Should that cover it? I'm not sure (off the top of my head) how the quotes or / could break out on their own though without the tag characters... I think the quotes are more about raw insertion anywhere (like in the middle of an HTML attribute) as shown here:

https://webmasters.stackexchange.com/questions/12335/should-i-escape-the-apostrophe-character-with-its-html-entity-39

That's not what we do... although now I'm wondering if there is a potential attack vector with a evilly coded grammar via className. Although grammars already run any JS they want freely though, so some sort of attack via className would be the HARD way to do it.

[silverwind]

Here's a JSX-less working example: https://codesandbox.io/s/intelligent-dubinsky-zkkrj

[joshgoebel]

Pulling in code from external site inline:

import { createElement, useState, useEffect } from "react";
import { render } from "react-dom";
import { highlight } from "highlight.js";
import "highlight.js/styles/default.css";

function Component({ language, code }) {
  const [highlightedCode, setHighlightedCode] = useState(code);

  useEffect(() => {
    setHighlightedCode(highlight(language, code).value);
  }, [language, code]);

  return createElement(
    "pre",
    null,
    createElement("code", {
      dangerouslySetInnerHTML: { __html: highlightedCode }
    })
  );
}

render(
  createElement(Component, {
    language: "javascript",
    code: "const a = 1;"
  }),
  document.getElementById("root")
);

@silverwind Is there no way to do this without pulling in a ton of React requires? We are not a React project and do NOT want to add React to our dependencies... We just need a tiny little "stand-alone" snippet that someone can "register" with React. The build product would be a "stand-alone" JS file that someone just adds to their site. This was trivial with Vue.js. Does React have nothing similar? The goal:

<script src="react.js">
<script src="highlight.js">
<!-- perhaps one line of registration? -->
<!-- now the react component is available and just works -->

Does this not exist in the React world?

[silverwind]

You can omit the render and react-dom dependency to only provide the component but stuff imported from react is essential.

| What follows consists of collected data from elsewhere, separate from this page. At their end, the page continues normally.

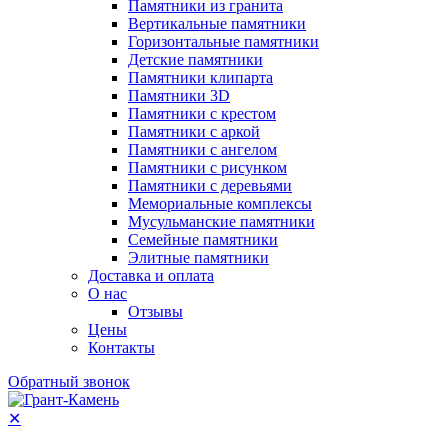
Памятники из гранита
Вертикальные памятники
Горизонтальные памятники
Детские памятники
Памятники клипарта
Памятники 3D
Памятники с крестом
Памятники с аркой
Памятники с ангелом
Памятники с рисунком
Памятники с деревьями
Мемориальные комплексы
Мусульманские памятники
Семейные памятники
Элитные памятники
Доставка и оплата
О нас
Отзывы
Цены
Контакты
Обратный звонок
✕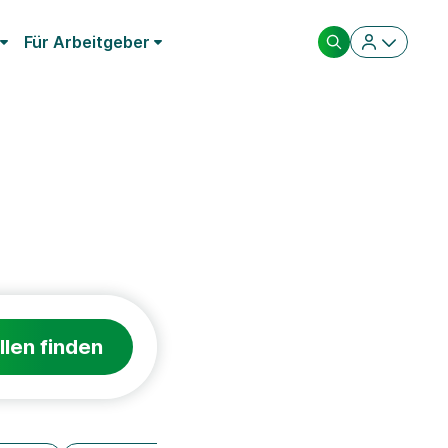
Für Arbeitgeber
llen finden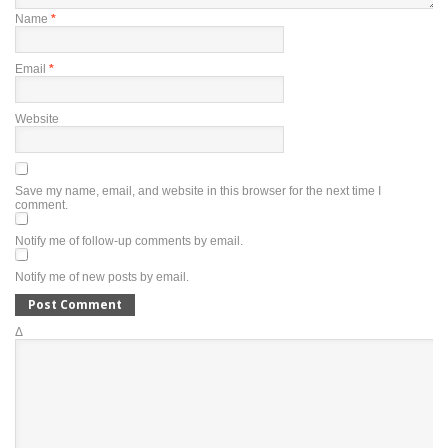
Name
*
Email
*
Website
Save my name, email, and website in this browser for the next time I
comment.
Notify me of follow-up comments by email.
Notify me of new posts by email.
Δ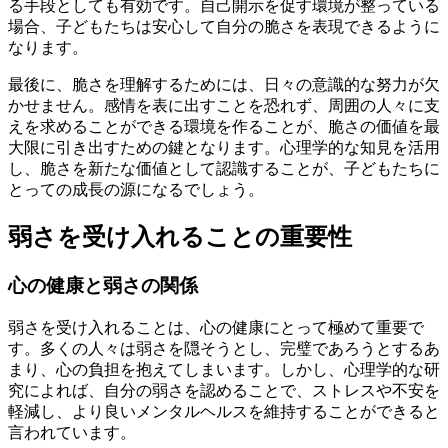
る手段としても有効です。自己開示を促す環境が整っている
場合、子どもたちは安心して自分の脆さを表現できるように
なります。
最後に、脆さを理解するためには、日々の意識的な努力が欠
かせません。感情を表に出すことを恐れず、周囲の人々に支
えを求めることができる環境を作ることが、脆さの価値を最
大限に引き出すための鍵となります。心理学的な知見を活用
し、脆さを新たな価値として認識することが、子どもたちに
とっての成長の源になるでしょう。
弱さを受け入れることの重要性
心の健康と弱さの関係
弱さを受け入れることは、心の健康にとって極めて重要で
す。多くの人々は弱さを隠そうとし、完璧であろうとするあ
まり、心の負担を抱えてしまいます。しかし、心理学的な研
究によれば、自分の弱さを認めることで、ストレスや不安を
軽減し、より良いメンタルヘルスを維持することができると
言われています。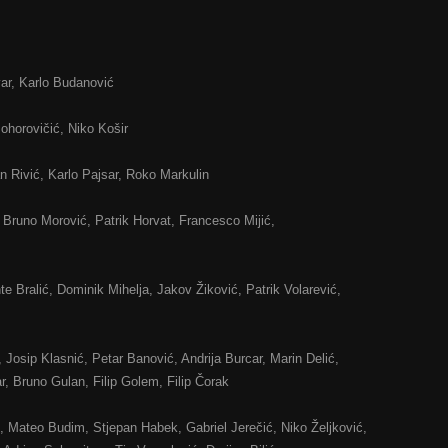
var, Karlo Budanović
ohorovičić, Niko Košir
n Rivić, Karlo Pajsar, Roko Markulin
 Bruno Morović, Patrik Horvat, Francesco Mijić,
e Bralić, Dominik Mihelja, Jakov Žiković, Patrik Volarević,
 Josip Klasnić, Petar Banović, Andrija Burcar, Marin Delić,
ar, Bruno Gulan, Filip Golem, Filip Čorak
, Mateo Budim, Stjepan Habek, Gabriel Jerečić, Niko Željković,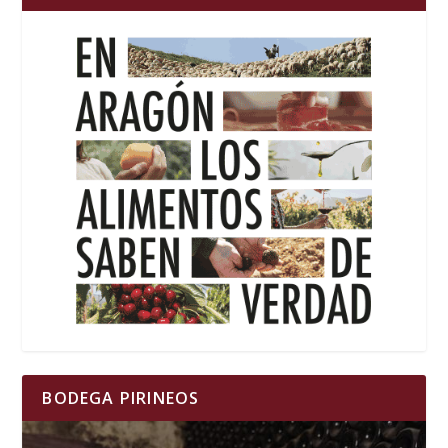
BODEGA PIRINEOS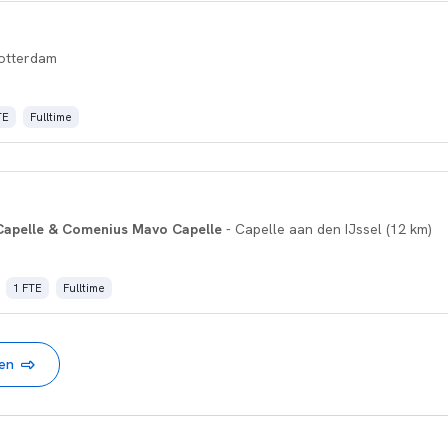
otterdam
TE
Fulltime
apelle & Comenius Mavo Capelle
- Capelle aan den IJssel (12 km)
1 FTE
Fulltime
nen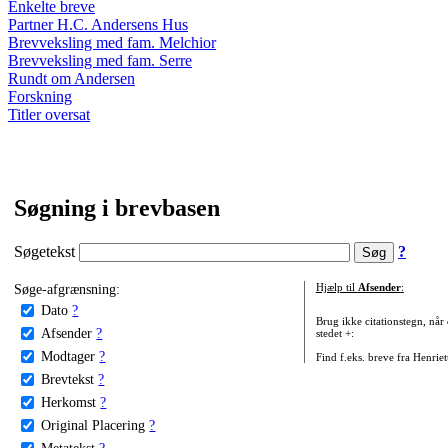
Enkelte breve
Partner H.C. Andersens Hus
Brevveksling med fam. Melchior
Brevveksling med fam. Serre
Rundt om Andersen
Forskning
Titler oversat
Søgning i brevbasen
Søgetekst
?
Søge-afgrænsning:
Hjælp til
Afsender
:
Dato
?
Brug ikke citationstegn, når
Afsender
?
stedet +:
Modtager
?
Find f.eks. breve fra Henrie
Brevtekst
?
Herkomst
?
Original Placering
?
Metatekst
?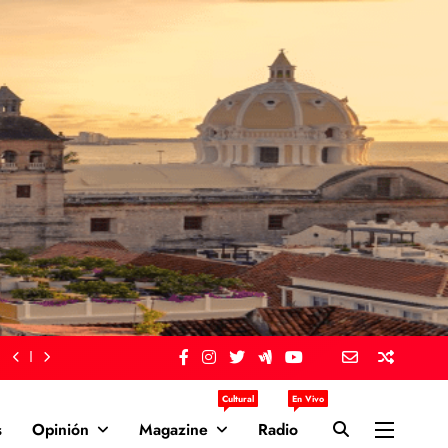
Cultural
En Vivo
s
Opinión
Magazine
Radio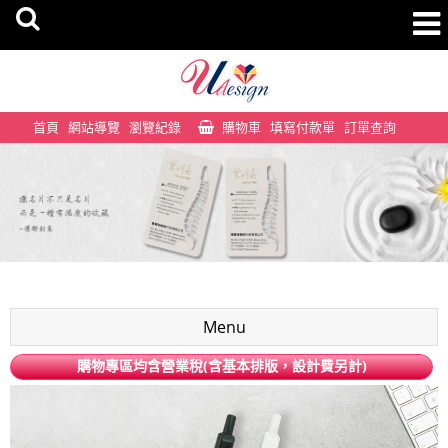
首頁
網站導覽
瀏覽紀錄
購物車
填寫付款單
訂單查詢
Menu
購物專區均含營業稅(含基本排版，設計費另計)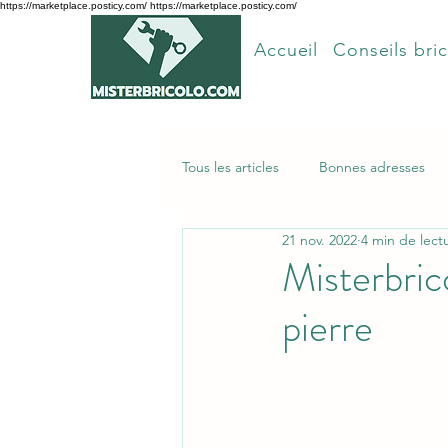
https://marketplace.posticy.com/ https://marketplace.posticy.com/
Accueil
Conseils bric
Tous les articles
Bonnes adresses
21 nov. 2022
4 min de lect
Articles les plus lus
Misterbric
pierre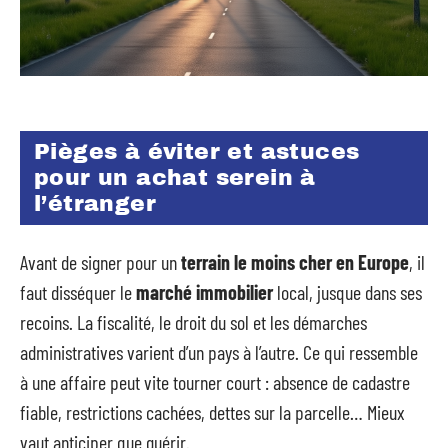
Pièges à éviter et astuces
pour un achat serein à
l’étranger
Avant de signer pour un
terrain le moins cher en Europe
, il
faut disséquer le
marché immobilier
local, jusque dans ses
recoins. La fiscalité, le droit du sol et les démarches
administratives varient d’un pays à l’autre. Ce qui ressemble
à une affaire peut vite tourner court : absence de cadastre
fiable, restrictions cachées, dettes sur la parcelle… Mieux
vaut anticiper que guérir.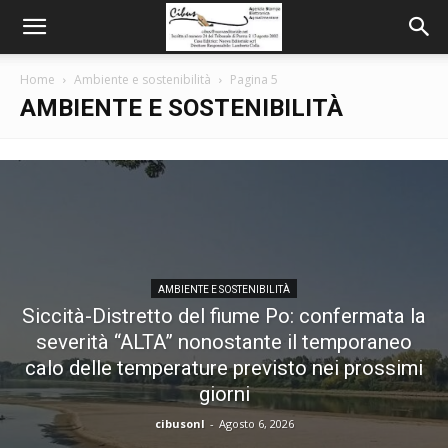
Home
Ambiente e sostenibilità
Pagina 5
AMBIENTE E SOSTENIBILITÀ
AMBIENTE E SOSTENIBILITÀ
Siccità-Distretto del fiume Po: confermata la
severità “ALTA” nonostante il temporaneo
calo delle temperature previsto nei prossimi
giorni
cibusonl
-
Agosto 6, 2026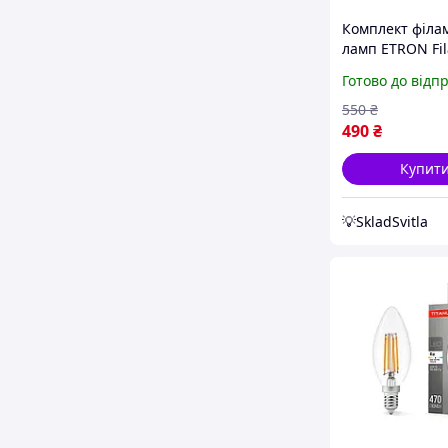
Комплект філа
ламп ETRON Fi
10 шт 1-EFP-18
Готово до відп
2500K G45 E27 
550
₴
490
₴
Купит
💡SkladSvitla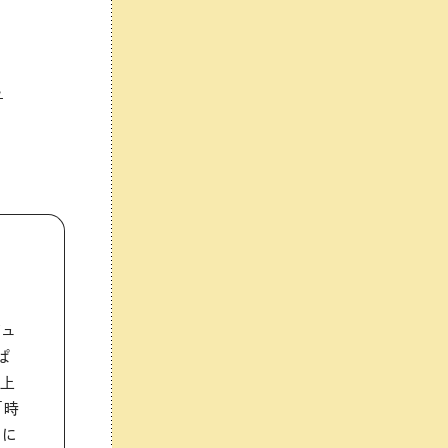
ん
ビュ
ぱ
剋上
「時
せに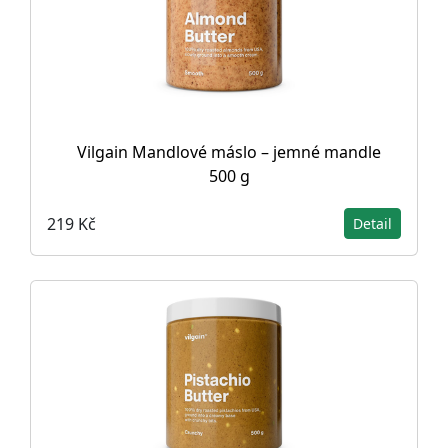
Vilgain Mandlové máslo – jemné mandle
500 g
219 Kč
Detail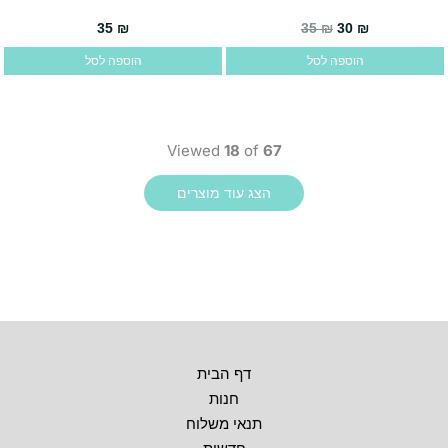
35
₪
35
₪
30
₪
הוספה לסל
הוספה לסל
Viewed
18
of
67
דף הבית
חנות
תנאי משלוח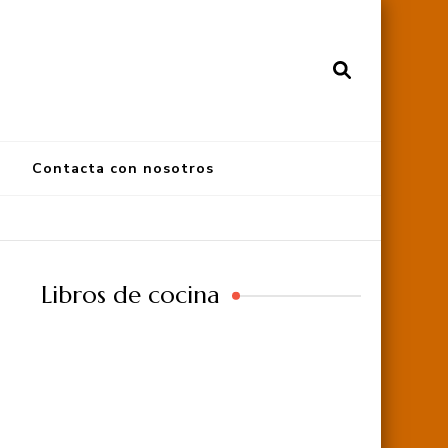
Contacta con nosotros
Libros de cocina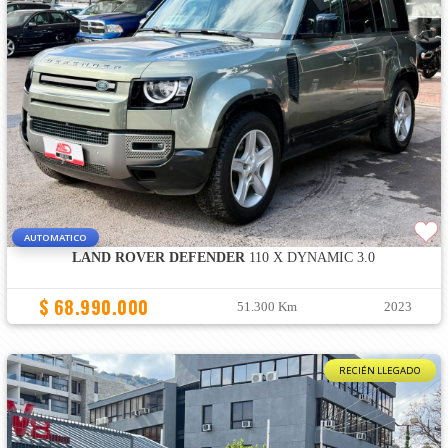
AUTOMATICO
LAND ROVER DEFENDER
110 X DYNAMIC 3.0
$ 68.990.000
51.300 Km
2023
RECIÉN LLEGADO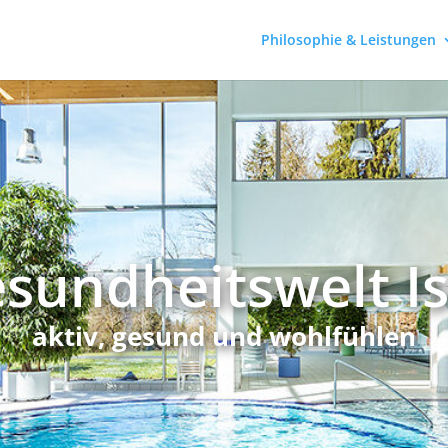
Philosophie & Leistungen
sundheitswelt I
aktiv, gesund und wohlfühlen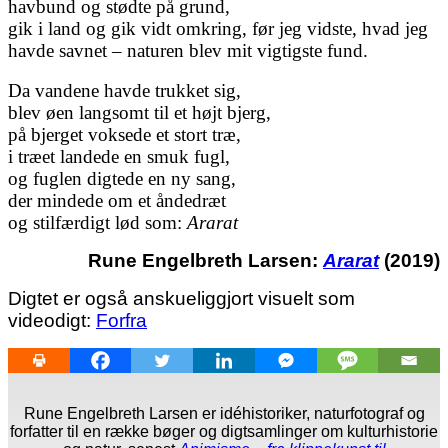
havbund og stødte på grund,
gik i land og gik vidt omkring, før jeg vidste, hvad jeg
havde savnet – naturen blev mit vigtigste fund.
Da vandene havde trukket sig,
blev øen langsomt til et højt bjerg,
på bjerget voksede et stort træ,
i træet landede en smuk fugl,
og fuglen digtede en ny sang,
der mindede om et åndedræt
og stilfærdigt lød som:
Ararat
Rune Engelbreth Larsen:
Ararat
(2019)
Digtet er også anskueliggjort visuelt som
videodigt:
Forfra
Rune Engelbreth Larsen er idéhistoriker, naturfotograf og
forfatter til en række bøger og digtsamlinger om kulturhistorie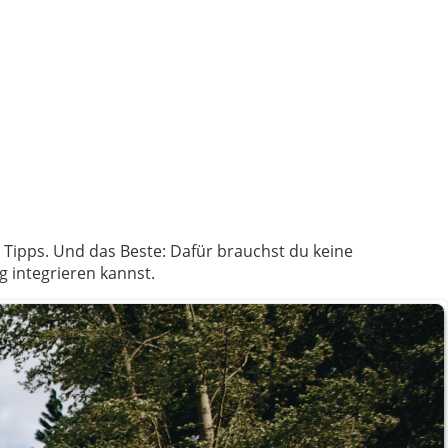
 Tipps. Und das Beste: Dafür brauchst du keine
 integrieren kannst.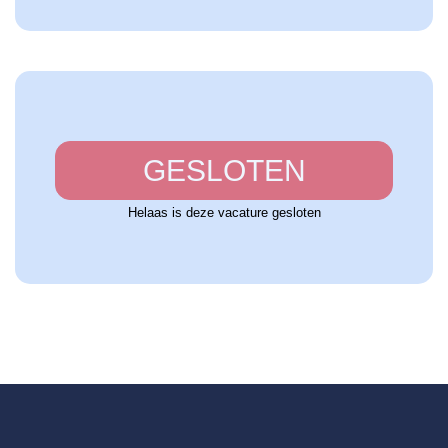
GESLOTEN
Helaas is deze vacature gesloten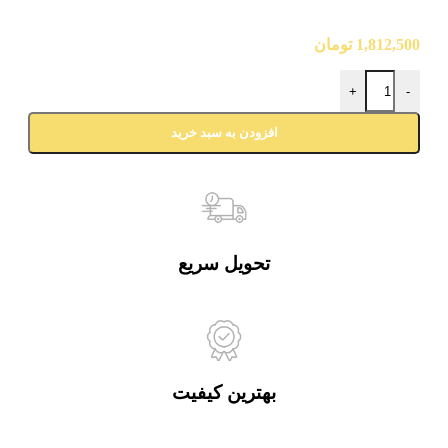
1,812,500
تومان
+
-
افزودن به سبد خرید
تحویل سریع
بهترین کیفیت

Also, one would generally write this in JSX which requires a Babel transform to transpile it to createElement syntax like you've shown, so I don't think it's an actual example one should/could use. I think you should assume a JSX transpiler to be in place, because probably 95%+ of React projects use one.

Just show a dependency installation and JSX example and assume the user has installed a toolchain to build React like create-react-app.

[joshgoebel]

Just show a dependency installation and JSX example and assume the user has installed a toolchain to build React like create-react-app.

Yeah it's starting to sound like perhaps this belongs in documentation somewhere rather than the library... Just having static documentation (ie, a static JS "example") is likely to age poorly over time and not be well maintained. This issue made much more sense when I thought we could perhaps just add a little React "glue" to our library to making using us with React easier for someone "getting started" (ie, like our simple drop-in Vue support). Seems it's much more involved than that.

At this point I think pointing to a well-written/maintained React component that someone in the React community has already written (and could support and answer questions about, etc) is the best route to go. If you know a good one we could mention that'd be great.

Closing this issue.

[alanjohnson]

In the case of react, is there more to this? I have the exact code as in the above examples, and it works great locally, but when I do "yarn build" it stops with the following error:

Attempted import error: 'highlight.js/lib/core' does not contain a default export (imported as 'hljs').

Well, except i'm using html-react-parser instead of dangerouslySetInnerHTML

[joshgoebel]

What version is this. If you look at core.js you'll see it has a single default export. Perhaps your build setup is broken or misconfigured?